[Problem]
Write out, exactly as they appear, only the lines running from the line with "[461,502,506,512] paitent. ->" to the final line of the listing; include both.

[Data under study]
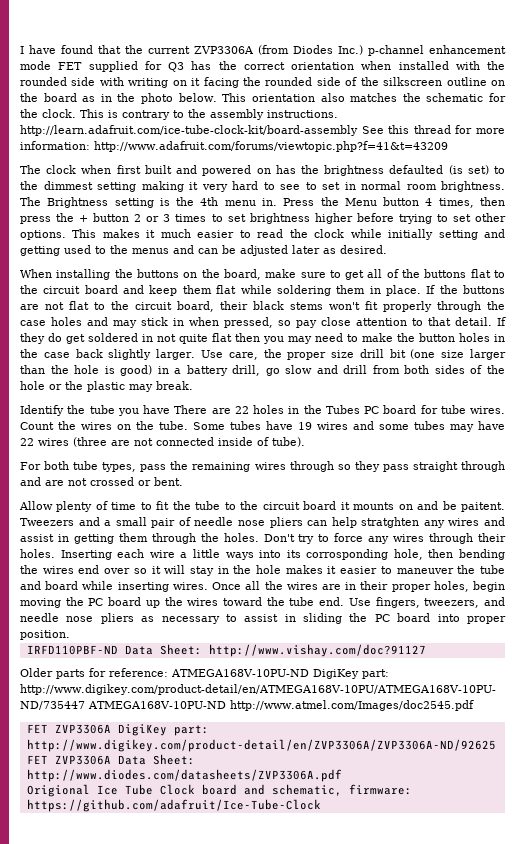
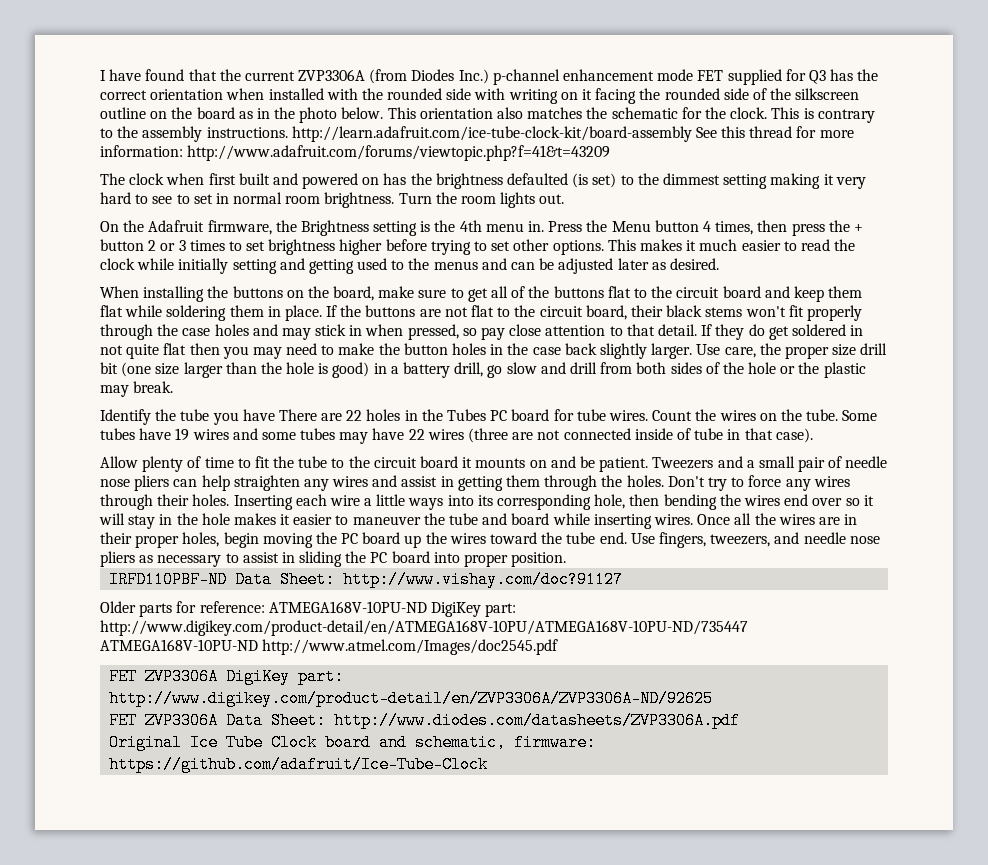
[20,197,41,206] The -> [398,192,565,208] [100,220,297,235] Turn the room lights out. // On the Adafruit firmware, the
[272,437,305,447] [20,461,506,472] [20,477,183,486] tube). // For both tube types, pass the remaining wires through so they pass straight through and are not crossed or bent. -> [694,428,813,443] tube in that case).
[461,502,506,512] paitent. -> [599,457,649,472] patient.
[361,517,420,528] stratghten -> [233,475,300,491] straighten
[306,549,389,560] corrosponding -> [497,494,592,510] corresponding
[26,784,90,797] Origional -> [109,734,183,751] Original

[Solution to the problem]
[461,502,506,512] paitent. -> [599,457,649,472] patient.
[361,517,420,528] stratghten -> [233,475,300,491] straighten
[306,549,389,560] corrosponding -> [497,494,592,510] corresponding
[26,784,90,797] Origional -> [109,734,183,751] Original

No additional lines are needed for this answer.